Das, was er seinen kleinen und großen Urlaubsgästen zu bieten hat, ist natürlich auch hochinteressant und spannend für die einheimischen Kleinstbürger – in einem Bauernhof-Kindergarten. Davon gibt es in Deutschland nach einer Übersicht der im niedersächsischen Varel ansässigen Bundesarbeitsgemeinschaft Lernort Bauernhof nur 32. Die Voraussetzungen für einen weiteren erfüllt Guts-Besitzer Schmid: Tiere füttern und streicheln, Pony- und Eselreiten, Hasen mit Gras versorgen, bei der Stallarbeit helfen, mit Bauer Alois Traktor fahren und Pfannkuchen backen am Lagerfeuer sind nur einige der Angebote.

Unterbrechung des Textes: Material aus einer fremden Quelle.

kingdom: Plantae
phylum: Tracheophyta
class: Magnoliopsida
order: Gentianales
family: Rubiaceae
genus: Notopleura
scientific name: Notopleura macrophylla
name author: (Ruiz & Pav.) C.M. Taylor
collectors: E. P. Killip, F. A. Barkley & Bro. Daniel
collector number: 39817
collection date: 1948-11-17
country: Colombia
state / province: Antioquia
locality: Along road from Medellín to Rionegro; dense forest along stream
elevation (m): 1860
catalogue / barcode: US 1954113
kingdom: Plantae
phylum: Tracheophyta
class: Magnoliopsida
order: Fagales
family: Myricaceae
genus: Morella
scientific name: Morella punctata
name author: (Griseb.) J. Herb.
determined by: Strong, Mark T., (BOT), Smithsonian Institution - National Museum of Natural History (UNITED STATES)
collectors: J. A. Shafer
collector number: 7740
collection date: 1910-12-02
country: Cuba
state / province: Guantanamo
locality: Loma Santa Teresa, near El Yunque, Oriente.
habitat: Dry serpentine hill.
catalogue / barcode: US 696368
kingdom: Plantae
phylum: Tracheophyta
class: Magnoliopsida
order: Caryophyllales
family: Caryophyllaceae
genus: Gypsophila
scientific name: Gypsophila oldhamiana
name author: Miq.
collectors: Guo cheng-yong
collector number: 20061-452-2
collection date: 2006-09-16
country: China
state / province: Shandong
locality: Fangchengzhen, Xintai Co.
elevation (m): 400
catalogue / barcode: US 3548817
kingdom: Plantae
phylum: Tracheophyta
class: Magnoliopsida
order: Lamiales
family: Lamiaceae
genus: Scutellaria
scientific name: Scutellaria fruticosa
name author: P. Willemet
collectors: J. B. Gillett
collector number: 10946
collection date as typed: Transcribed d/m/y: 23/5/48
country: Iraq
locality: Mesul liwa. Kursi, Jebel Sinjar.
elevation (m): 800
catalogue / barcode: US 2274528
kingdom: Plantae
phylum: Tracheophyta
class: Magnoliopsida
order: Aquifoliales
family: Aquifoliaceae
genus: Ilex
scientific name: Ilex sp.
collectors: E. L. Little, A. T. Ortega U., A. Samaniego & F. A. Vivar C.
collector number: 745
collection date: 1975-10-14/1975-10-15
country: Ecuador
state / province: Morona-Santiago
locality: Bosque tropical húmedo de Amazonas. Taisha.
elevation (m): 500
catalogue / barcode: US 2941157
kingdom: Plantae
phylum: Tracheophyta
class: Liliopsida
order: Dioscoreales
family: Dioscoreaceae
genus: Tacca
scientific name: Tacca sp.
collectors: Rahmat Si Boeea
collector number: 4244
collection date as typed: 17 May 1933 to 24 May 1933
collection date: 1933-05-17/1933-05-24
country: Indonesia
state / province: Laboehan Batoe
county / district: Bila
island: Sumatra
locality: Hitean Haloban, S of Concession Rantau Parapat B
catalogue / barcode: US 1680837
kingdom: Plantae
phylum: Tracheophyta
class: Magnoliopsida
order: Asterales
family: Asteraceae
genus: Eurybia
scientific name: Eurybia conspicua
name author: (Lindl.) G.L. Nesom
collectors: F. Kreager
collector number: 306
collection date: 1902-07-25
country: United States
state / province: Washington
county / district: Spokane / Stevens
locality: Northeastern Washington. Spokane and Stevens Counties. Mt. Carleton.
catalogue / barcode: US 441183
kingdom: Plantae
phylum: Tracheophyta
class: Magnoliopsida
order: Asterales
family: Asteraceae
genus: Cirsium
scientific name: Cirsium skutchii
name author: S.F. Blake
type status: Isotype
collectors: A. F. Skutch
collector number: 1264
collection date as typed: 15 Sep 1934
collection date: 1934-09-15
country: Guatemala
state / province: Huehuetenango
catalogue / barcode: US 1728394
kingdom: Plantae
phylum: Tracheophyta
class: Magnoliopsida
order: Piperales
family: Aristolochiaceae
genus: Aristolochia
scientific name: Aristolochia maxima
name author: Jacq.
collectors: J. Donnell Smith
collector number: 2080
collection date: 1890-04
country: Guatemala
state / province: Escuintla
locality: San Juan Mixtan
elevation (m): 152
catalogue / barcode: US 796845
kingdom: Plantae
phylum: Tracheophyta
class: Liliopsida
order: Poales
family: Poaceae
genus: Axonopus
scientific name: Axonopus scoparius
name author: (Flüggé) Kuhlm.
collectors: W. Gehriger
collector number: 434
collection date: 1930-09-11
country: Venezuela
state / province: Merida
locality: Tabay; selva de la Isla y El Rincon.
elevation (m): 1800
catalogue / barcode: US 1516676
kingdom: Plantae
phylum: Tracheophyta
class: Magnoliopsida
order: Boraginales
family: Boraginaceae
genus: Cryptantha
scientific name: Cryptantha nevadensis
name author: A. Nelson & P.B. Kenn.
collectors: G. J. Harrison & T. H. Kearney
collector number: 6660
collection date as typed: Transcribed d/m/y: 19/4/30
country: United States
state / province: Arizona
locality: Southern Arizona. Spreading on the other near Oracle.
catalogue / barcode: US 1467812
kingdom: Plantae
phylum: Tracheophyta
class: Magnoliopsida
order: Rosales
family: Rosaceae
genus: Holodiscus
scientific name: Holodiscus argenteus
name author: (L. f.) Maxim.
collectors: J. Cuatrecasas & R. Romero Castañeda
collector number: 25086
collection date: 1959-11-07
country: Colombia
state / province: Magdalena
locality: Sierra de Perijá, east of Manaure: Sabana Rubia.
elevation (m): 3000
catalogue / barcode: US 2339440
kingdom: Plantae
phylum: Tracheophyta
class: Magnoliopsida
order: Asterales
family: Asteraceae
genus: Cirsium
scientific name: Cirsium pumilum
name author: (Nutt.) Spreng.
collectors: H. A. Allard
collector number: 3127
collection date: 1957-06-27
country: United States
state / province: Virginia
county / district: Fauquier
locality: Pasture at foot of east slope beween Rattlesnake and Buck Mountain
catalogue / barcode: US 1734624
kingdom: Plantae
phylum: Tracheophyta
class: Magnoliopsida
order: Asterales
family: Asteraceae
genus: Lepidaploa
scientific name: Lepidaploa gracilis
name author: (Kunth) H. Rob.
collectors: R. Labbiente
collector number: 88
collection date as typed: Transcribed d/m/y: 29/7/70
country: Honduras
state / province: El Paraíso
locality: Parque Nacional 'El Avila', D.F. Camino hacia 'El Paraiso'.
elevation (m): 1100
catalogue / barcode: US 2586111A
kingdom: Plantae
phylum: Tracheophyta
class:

Abgerundet wird das Ganze mit den vielen Spielmöglichkeiten am Hof – vom Kinderspielplatz im Garten über Fußballplatz, Spielstadl „Villa Kunterbunt“, Abenteuerspielplatz „Zwergenwald“ bis hin zur großen Strohburg. „Ein Kinderbauernhof wie im Bilderbuch“, so beschreiben Urlaubsgäste das Hofgut.

An drei Tagen sollen die Kinder die Natur- und Tierwelt auf und rund um den Hof erkunden können

Jetzt kommt Landwirt Schmid der Erfüllung seines Traums einen großen Schritt näher. Denn als im Gemeinderat die Problematik mit den notwendigen Plätzen zur Sprache kam, stand der Gutsinhaber, der selbst im Rat sitzt, bereit – und seine Kollegen griffen zu. Die gemeindliche Kindertagesstätte, bestehend aus drei Regelgruppen und einer Waldgruppe mit mehr als 100 Kindern, soll mit Beginn des neuen Kindergartenjahres eine Naturerlebnisgruppe auf Grasleiten bekommen: Etwa 15 Kinder werden an zwei Tagen den geregelten Kita-Alltag erleben und an drei festen Tagen die Natur- und Tierwelt auf und rund um den Hof erkunden können. Huber will damit den vielen Nachfragen gerecht werden: „Der Wunsch vieler Eltern, ihre Kinder wieder achtsamer und bewusster mit der Natur zu vereinen, kann somit erfüllt werden“, so der Rathaus-Chef.

Die Verwaltungsgemeinschaft Huglfing, zu der noch die Gemeinden Eberfing, Eglfing und Oberhausen gehören, wird dazu in den kommenden Wochen eine Umfrage bei allen Kindergarteneltern durchführen. Wenn der Bedarf geklärt ist, werden Erlebnispädagoge Schmid, Bürgermeister Huber und die Kindergartenmitarbeiter ein Konzept erarbeiten. Auch der Transport zwischen dem „Huglhupf“ und dem sechs Kilometer entfernten Gut soll dann geklärt werden.

Schmid und Huber sehen durch die neue Gruppe die Kindertagesstätte aufgewertet: „Auch die anderen Gruppen können Ausflüge auf den Hof machen und auch übernachten“, verspricht der Gutsbesitzer. Und wenn alles gut läuft, dann soll er möglichst bald kommen – der Neubau eines Bauernhof-Kindergartens in Grasleiten mit drei Gruppen. „Das kann dann auch ein interkommunales Projekt werden“, denkt der Bürgermeister schon an die Zukunft.